Perhaps the most powerful proof of effort is crashing. I don't intend to sound sadistic, but I have difficulty appreciating riders that never crash. If they're not crashing... how can they really be riding at their maximum ability? I want to see the trick that took Corey Martinez twenty attempts to pull. Then we would know what the man is capable of.

Effort... Well, I'm not very good on a bike, and I crash a lot. I suppose a great deal of riders crash a lot, but many pros seem able to go a whole Metro Jam with little more than a light bail. (That's a relevant distinction, too: crashing vs bailing.) This is where I return to my starting point--that we watch videos to see ourselves. Bmx is not easy for me. I have difficulty identifying with pros for whom riding is absolutely effortless.

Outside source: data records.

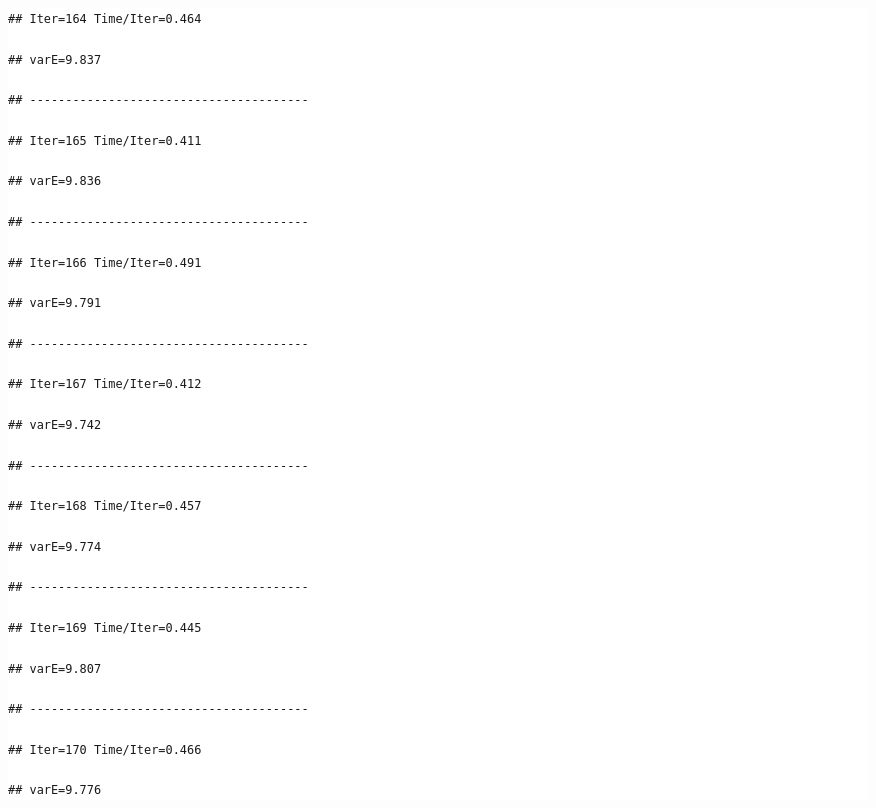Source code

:     ## Iter=164 Time/Iter=0.464

    ## varE=9.837

    ## ---------------------------------------

    ## Iter=165 Time/Iter=0.411

    ## varE=9.836

    ## ---------------------------------------

    ## Iter=166 Time/Iter=0.491

    ## varE=9.791

    ## ---------------------------------------

    ## Iter=167 Time/Iter=0.412

    ## varE=9.742

    ## ---------------------------------------

    ## Iter=168 Time/Iter=0.457

    ## varE=9.774

    ## ---------------------------------------

    ## Iter=169 Time/Iter=0.445

    ## varE=9.807

    ## ---------------------------------------

    ## Iter=170 Time/Iter=0.466

    ## varE=9.776
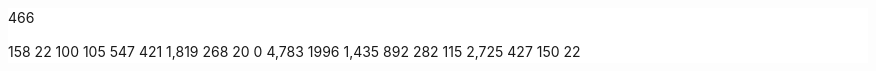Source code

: 466
</td>
<td style="text-align:center;color: #eee !important;background-color: #212529 !important;">
158
</td>
<td style="text-align:center;color: #eee !important;background-color: #212529 !important;">
22
</td>
<td style="text-align:center;color: #eee !important;background-color: #212529 !important;">
100
</td>
<td style="text-align:center;color: #eee !important;background-color: #212529 !important;">
105
</td>
<td style="text-align:center;color: #eee !important;background-color: #212529 !important;">
547
</td>
<td style="text-align:center;color: #eee !important;background-color: #212529 !important;">
421
</td>
<td style="text-align:center;color: #eee !important;background-color: #212529 !important;">
1,819
</td>
<td style="text-align:center;color: #eee !important;background-color: #212529 !important;">
268
</td>
<td style="text-align:center;color: #eee !important;background-color: #212529 !important;">
20
</td>
<td style="text-align:center;color: #eee !important;background-color: #212529 !important;">
0
</td>
<td style="text-align:center;color: #eee !important;background-color: #212529 !important;">
4,783
</td>
</tr>
<tr>
<td style="text-align:center;color: #eee !important;background-color: #212529 !important;">
1996
</td>
<td style="text-align:center;color: #eee !important;background-color: #212529 !important;">
1,435
</td>
<td style="text-align:center;color: #eee !important;background-color: #212529 !important;">
892
</td>
<td style="text-align:center;color: #eee !important;background-color: #212529 !important;">
282
</td>
<td style="text-align:center;color: #eee !important;background-color: #212529 !important;">
115
</td>
<td style="text-align:center;color: #eee !important;background-color: #212529 !important;">
2,725
</td>
<td style="text-align:center;color: #eee !important;background-color: #212529 !important;">
427
</td>
<td style="text-align:center;color: #eee !important;background-color: #212529 !important;">
150
</td>
<td style="text-align:center;color: #eee !important;background-color: #212529 !important;">
22
</td>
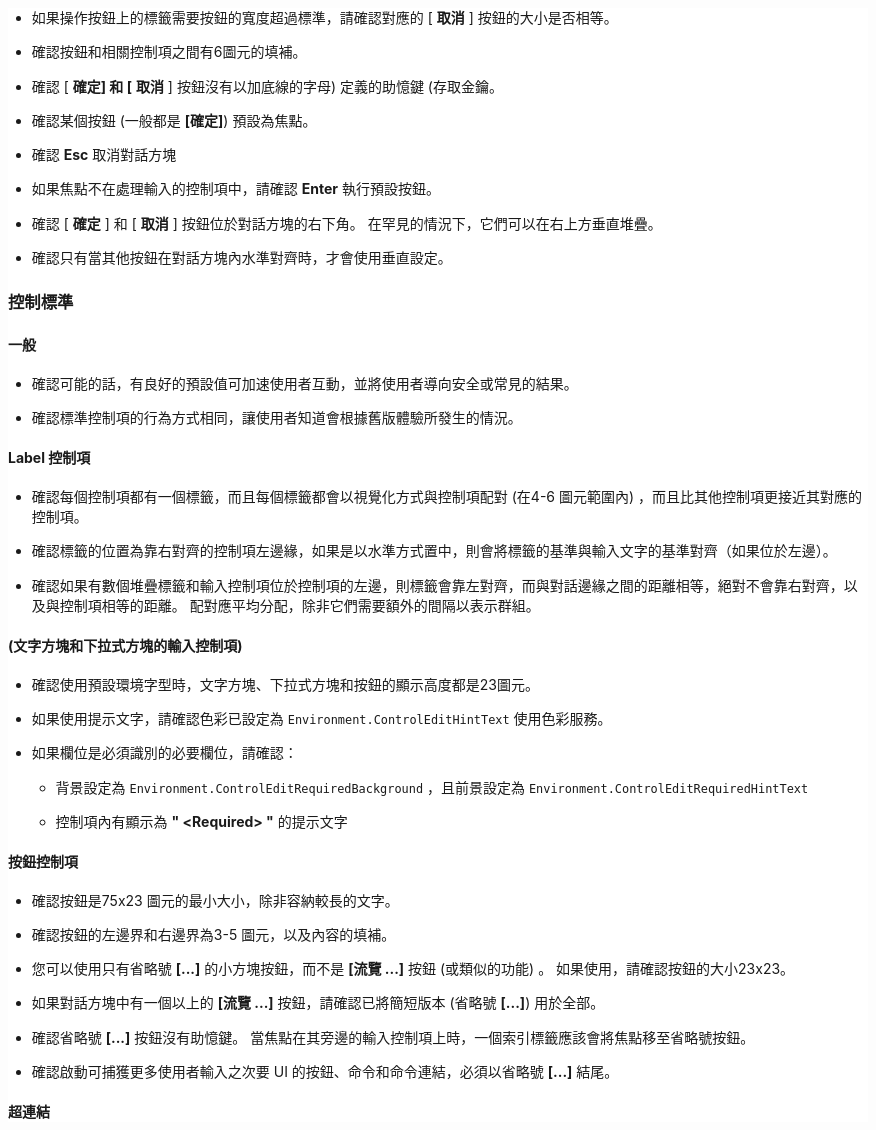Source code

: - 如果操作按鈕上的標籤需要按鈕的寬度超過標準，請確認對應的 [ **取消** ] 按鈕的大小是否相等。

- 確認按鈕和相關控制項之間有6圖元的填補。

- 確認 [ **確定] 和 [** **取消** ] 按鈕沒有以加底線的字母) 定義的助憶鍵 (存取金鑰。

- 確認某個按鈕 (一般都是 **[確定]**) 預設為焦點。

- 確認 **Esc** 取消對話方塊

- 如果焦點不在處理輸入的控制項中，請確認 **Enter** 執行預設按鈕。

- 確認 [ **確定** ] 和 [ **取消** ] 按鈕位於對話方塊的右下角。 在罕見的情況下，它們可以在右上方垂直堆疊。

- 確認只有當其他按鈕在對話方塊內水準對齊時，才會使用垂直設定。

### <a name="control-standards"></a>控制標準

#### <a name="general"></a>一般

- 確認可能的話，有良好的預設值可加速使用者互動，並將使用者導向安全或常見的結果。

- 確認標準控制項的行為方式相同，讓使用者知道會根據舊版體驗所發生的情況。

#### <a name="label-controls"></a>Label 控制項

- 確認每個控制項都有一個標籤，而且每個標籤都會以視覺化方式與控制項配對 (在4-6 圖元範圍內) ，而且比其他控制項更接近其對應的控制項。

- 確認標籤的位置為靠右對齊的控制項左邊緣，如果是以水準方式置中，則會將標籤的基準與輸入文字的基準對齊（如果位於左邊）。

- 確認如果有數個堆疊標籤和輸入控制項位於控制項的左邊，則標籤會靠左對齊，而與對話邊緣之間的距離相等，絕對不會靠右對齊，以及與控制項相等的距離。 配對應平均分配，除非它們需要額外的間隔以表示群組。

#### <a name="input-controls-text-boxes-and-combo-boxes"></a> (文字方塊和下拉式方塊的輸入控制項) 

- 確認使用預設環境字型時，文字方塊、下拉式方塊和按鈕的顯示高度都是23圖元。

- 如果使用提示文字，請確認色彩已設定為 `Environment.ControlEditHintText` 使用色彩服務。

- 如果欄位是必須識別的必要欄位，請確認：

  - 背景設定為 `Environment.ControlEditRequiredBackground` ，且前景設定為 `Environment.ControlEditRequiredHintText`

  - 控制項內有顯示為 **" \<Required> "** 的提示文字

#### <a name="button-controls"></a>按鈕控制項

- 確認按鈕是75x23 圖元的最小大小，除非容納較長的文字。

- 確認按鈕的左邊界和右邊界為3-5 圖元，以及內容的填補。

- 您可以使用只有省略號 **[...]** 的小方塊按鈕，而不是 **[流覽 ...]** 按鈕 (或類似的功能) 。 如果使用，請確認按鈕的大小23x23。

- 如果對話方塊中有一個以上的 **[流覽 ...]** 按鈕，請確認已將簡短版本 (省略號 **[...]**) 用於全部。

- 確認省略號 **[...]** 按鈕沒有助憶鍵。 當焦點在其旁邊的輸入控制項上時，一個索引標籤應該會將焦點移至省略號按鈕。

- 確認啟動可捕獲更多使用者輸入之次要 UI 的按鈕、命令和命令連結，必須以省略號 **[...]** 結尾。

#### <a name="hyperlinks"></a>超連結

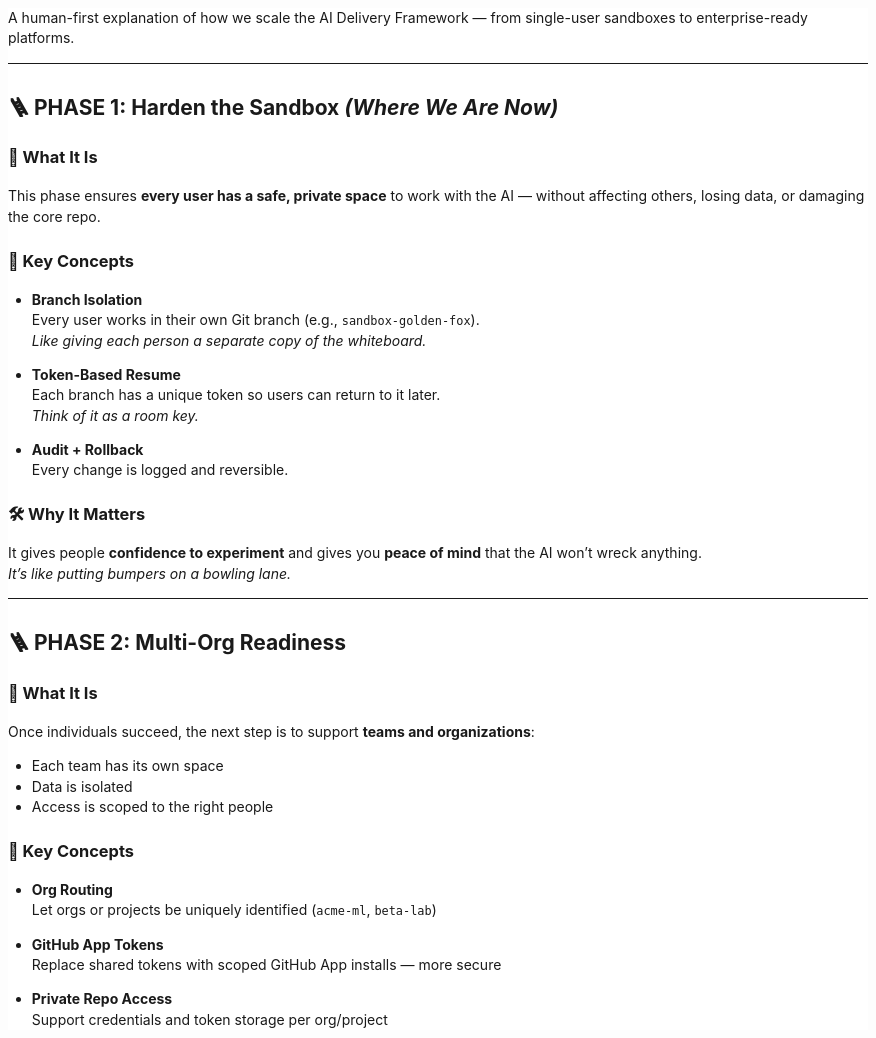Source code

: A human-first explanation of how we scale the AI Delivery Framework — from single-user sandboxes to enterprise-ready platforms.

---

## 🪜 PHASE 1: Harden the Sandbox *(Where We Are Now)*

### 🧠 What It Is

This phase ensures **every user has a safe, private space** to work with the AI — without affecting others, losing data, or damaging the core repo.

### 🔧 Key Concepts

- **Branch Isolation**  
  Every user works in their own Git branch (e.g., `sandbox-golden-fox`).  
  _Like giving each person a separate copy of the whiteboard._

- **Token-Based Resume**  
  Each branch has a unique token so users can return to it later.  
  _Think of it as a room key._

- **Audit + Rollback**  
  Every change is logged and reversible.

### 🛠 Why It Matters

It gives people **confidence to experiment** and gives you **peace of mind** that the AI won’t wreck anything.  
_It’s like putting bumpers on a bowling lane._

---

## 🪜 PHASE 2: Multi-Org Readiness

### 🧠 What It Is

Once individuals succeed, the next step is to support **teams and organizations**:

- Each team has its own space  
- Data is isolated  
- Access is scoped to the right people

### 🔧 Key Concepts

- **Org Routing**  
  Let orgs or projects be uniquely identified (`acme-ml`, `beta-lab`)

- **GitHub App Tokens**  
  Replace shared tokens with scoped GitHub App installs — more secure

- **Private Repo Access**  
  Support credentials and token storage per org/project
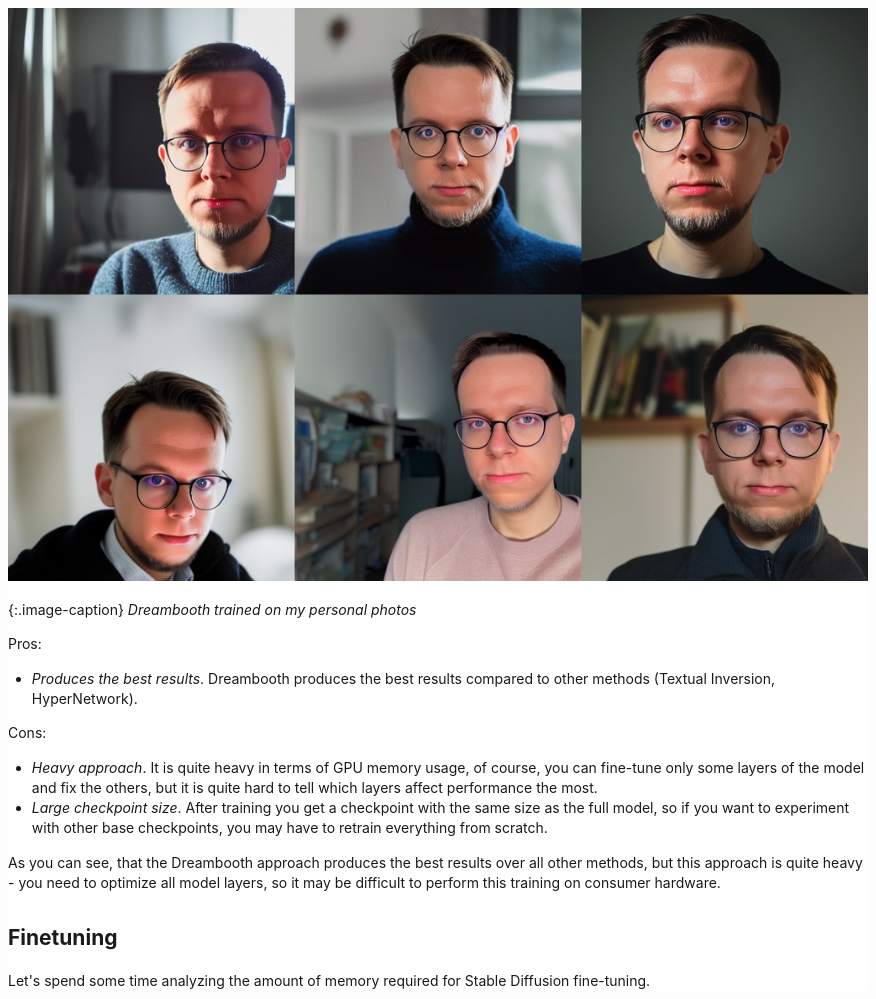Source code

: [![Dreambooth results](/assets/images/2024-01-22-sd-finetuning-introduction/results_dreambooth.jpg)](/assets/images/2024-01-22-sd-finetuning-introduction/results_dreambooth.jpg)

{:.image-caption}
*Dreambooth trained on my personal photos*

Pros:
* *Produces the best results*. Dreambooth produces the best results compared to other methods (Textual Inversion, HyperNetwork).

Cons:
* *Heavy approach*. It is quite heavy in terms of GPU memory usage, of course, you can fine-tune only some layers of the model and fix the others, but it is quite hard to tell which layers affect performance the most.
* *Large checkpoint size*. After training you get a checkpoint with the same size as the full model, so if you want to experiment with other base checkpoints, you may have to retrain everything from scratch.

As you can see, that the Dreambooth approach produces the best results over all other methods, but this approach is quite heavy - you need to optimize all model layers, so it may be difficult to perform this training on consumer hardware.

## Finetuning

Let's spend some time analyzing the amount of memory required for Stable Diffusion fine-tuning.
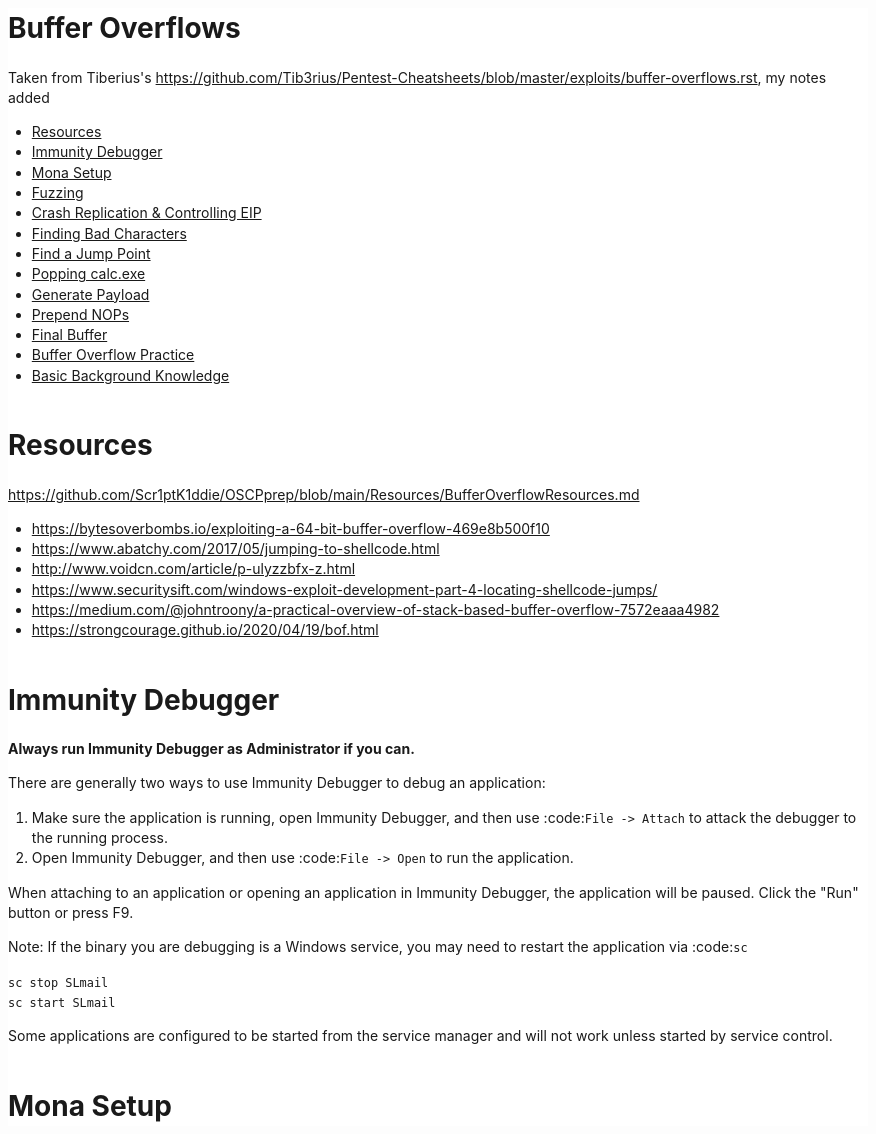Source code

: Buffer Overflows
=================
Taken from Tiberius's https://github.com/Tib3rius/Pentest-Cheatsheets/blob/master/exploits/buffer-overflows.rst, my notes added   

- [Resources](#resources) 
- [Immunity Debugger](#immunity-debugger)
- [Mona Setup](#mona-setup)
- [Fuzzing](#fuzzing)
- [Crash Replication & Controlling EIP](#crash-replication---controlling-eip)
- [Finding Bad Characters](#finding-bad-characters)
- [Find a Jump Point](#find-a-jump-point)
- [Popping calc.exe](#popping-calcexe)
- [Generate Payload](#generate-payload)
- [Prepend NOPs](#prepend-nops)
- [Final Buffer](#final-buffer)
- [Buffer Overflow Practice](#buffer-overflow-practice)
- [Basic Background Knowledge](#basic-background-knowledge)

Resources
=================

https://github.com/Scr1ptK1ddie/OSCPprep/blob/main/Resources/BufferOverflowResources.md        

* https://bytesoverbombs.io/exploiting-a-64-bit-buffer-overflow-469e8b500f10
* https://www.abatchy.com/2017/05/jumping-to-shellcode.html
* http://www.voidcn.com/article/p-ulyzzbfx-z.html
* https://www.securitysift.com/windows-exploit-development-part-4-locating-shellcode-jumps/
* https://medium.com/@johntroony/a-practical-overview-of-stack-based-buffer-overflow-7572eaaa4982
* https://strongcourage.github.io/2020/04/19/bof.html  


Immunity Debugger
=================

**Always run Immunity Debugger as Administrator if you can.**

There are generally two ways to use Immunity Debugger to debug an application:

1. Make sure the application is running, open Immunity Debugger, and then use :code:`File -> Attach` to attack the debugger to the running process.
2. Open Immunity Debugger, and then use :code:`File -> Open` to run the application.

When attaching to an application or opening an application in Immunity Debugger, the application will be paused. Click the "Run" button or press F9.

Note: If the binary you are debugging is a Windows service, you may need to restart the application via :code:`sc`

    sc stop SLmail
    sc start SLmail

Some applications are configured to be started from the service manager and will not work unless started by service control.

Mona Setup
==========
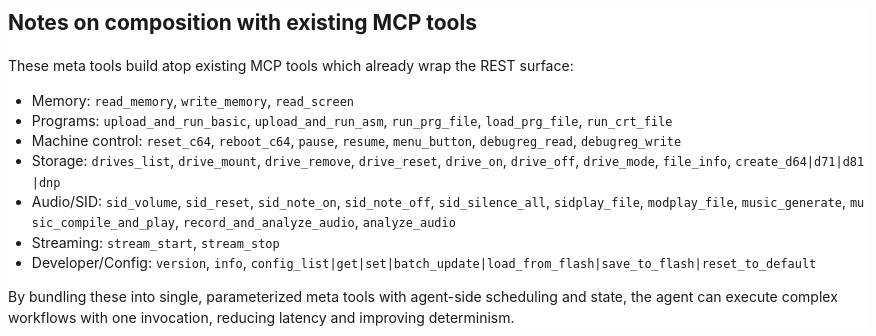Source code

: 
## Notes on composition with existing MCP tools

These meta tools build atop existing MCP tools which already wrap the REST surface:
- Memory: `read_memory`, `write_memory`, `read_screen`
- Programs: `upload_and_run_basic`, `upload_and_run_asm`, `run_prg_file`, `load_prg_file`, `run_crt_file`
- Machine control: `reset_c64`, `reboot_c64`, `pause`, `resume`, `menu_button`, `debugreg_read`, `debugreg_write`
- Storage: `drives_list`, `drive_mount`, `drive_remove`, `drive_reset`, `drive_on`, `drive_off`, `drive_mode`, `file_info`, `create_d64|d71|d81|dnp`
- Audio/SID: `sid_volume`, `sid_reset`, `sid_note_on`, `sid_note_off`, `sid_silence_all`, `sidplay_file`, `modplay_file`, `music_generate`, `music_compile_and_play`, `record_and_analyze_audio`, `analyze_audio`
- Streaming: `stream_start`, `stream_stop`
- Developer/Config: `version`, `info`, `config_list|get|set|batch_update|load_from_flash|save_to_flash|reset_to_default`

By bundling these into single, parameterized meta tools with agent-side scheduling and state, the agent can execute complex workflows with one invocation, reducing latency and improving determinism.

Consider the facial expressions that people make after pulling a trick. If the rider maintains a cold, tough grimace, or turns and flips off the camera, the non-verbal message is "I'm not breaking my cool, 'cause that was easy." Alternatively, a rider pulls his trick and a huge smile breaks across his face: "That was hard. I can't believe I did it."

Oct 24, 2006

the old SK8>BMX cliche.

There seems to be a maturation timeline for any given youth movement, and skating has a whole decade on bmx. Their creative figures are older, their participant base is far larger, their image is established and marketable, and the money at stake is huge. (As a side note, Dig has always been a powerful reference point for the progression of bmx culture, something I'm proud to be associated with and to show people, and I'm immensely pleased that it is finally taking root on the shelves of American bookstores. As a teenager, stumbling across a new issue once a year was a charge of adrenaline, and never failed to cement a little part of my otherwise nebulous bmx identity.)

I learned something new about myself when I saw, for the first time, maybe 1999, the Zero video Misled Youth. Jamie Thomas's part expressed something that I'd always felt but never articulated. Baba O'Reilly became my secret internal soundtrack, not that my feebles and manuals were worthy. I pedalled fast and pumped hard. Here it is on Googlevideo. Jaime's part starts at 11:20.

Some time later I stumbled on Tiltmode: Man Down, and had my internal soundtrack altered once again. This video is practically the opposite of anything done by Zero. No slo-mo, no metal, no angry/angsty punk. The video is instead upbeat, happy, and playful. Whereas I was used to seeing antics in Roadfools and in the credits of bike videos, these guys pulled off their silliness without affectation. Not sure if it's true, but that's what I thought then. The video is longer than it needs to be. I would always just watch the first fifteen minutes and then go ride. I'd be so fired up, I could hardly stand to wait any longer. Tiltmode.

I still love both, and I keep both the Who and Aha on my ipod now, but there's a lot of other stuff on there, too.